Image: Midjourney

The FBI warned retail companies in the United States that a financially motivated hacking group has been targeting employees in their gift card departments in phishing attacks since at least January 2024.

Tracked as Storm-0539, this hacking group targets the personal and work mobile devices of retail department staff using a sophisticated phishing kit that enables them to bypass multi-factor authentication.

Upon infiltrating an employee's account, the attackers move laterally through the network, trying to identify the gift card business process and pivoting towards compromised accounts linked to this specific portfolio.

In addition to stealing the login credentials of gift card department personnel, their efforts extend to acquiring secure shell (SSH) passwords and keys. Together with stolen employee information such as names, usernames, and phone numbers, these could be sold for financial gain or exploited by Storm-0539 in future attacks.

Should the hackers succeed in breaching the victim's corporate gift card department, they use compromised employee accounts to generate fraudulent gift cards.

"In one instance, a corporation detected STORM-0539's fraudulent gift card activity in their system, and instituted changes to prevent the creation of fraudulent gift cards," the FBI said in a Private Industry Notification [PDF] issued this week.

"STORM-0539 actors continued their smishing attacks and regained access to corporate systems. Then, the actors pivoted tactics to locating unredeemed gift cards, and changed the associated email addresses to ones controlled by STORM-0539 actors in order to redeem the gift cards."

How to defend against Storm-0539's attacks

The FBI advises retail corporations across the United States to review and update their incident response plans and consider training their employees to recognize phishing scams and to not share sensitive information like credentials via email, chat, or phone calls to reduce the risk and impact of such phishing attacks.
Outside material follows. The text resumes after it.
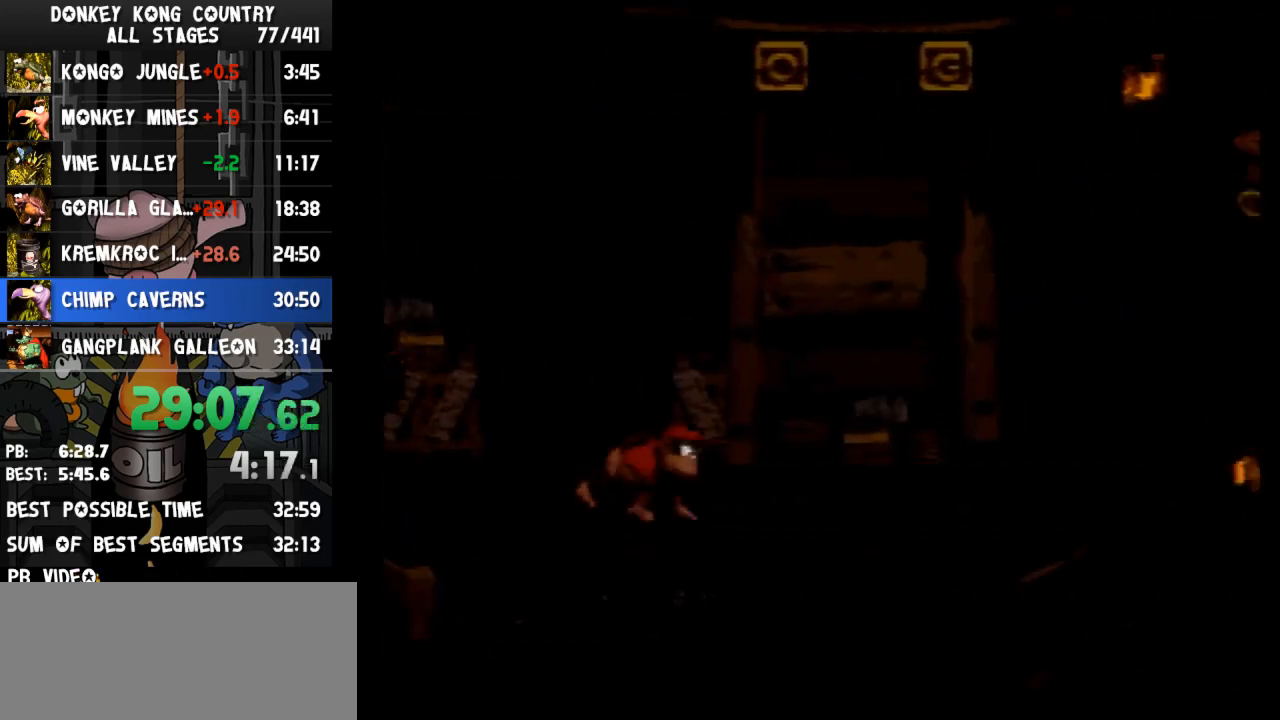
{"buttons": ["B", "Y", "DPAD_RIGHT"], "events": [[367, "B", "down"], [400, "DPAD_RIGHT", "up"], [433, "DPAD_RIGHT", "down"]]}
Potential targets must also require multi-factor authentication wherever possible, use up-to-date antivirus and anti-malware solutions, implement strong password policies, and enforce the principle of least privilege across their networks.

The FBI's PIN follows a mid-December warning from Microsoft, which cautioned of a surge in Storm-0539 gift card fraud and theft attacks during the holiday season.

"After gaining access to an initial session and token, Storm-0539 registers their own device for subsequent secondary authentication prompts, bypassing MFA protections and persisting in the environment using the fully compromised identity," Microsoft said.

"With each successful compromise, Storm-0539 escalates privileges, moves laterally, and accesses cloud resources to collect specific information. Storm-0539 enumerates internal resources and identifies gift card-related services that can be used for gift card fraud."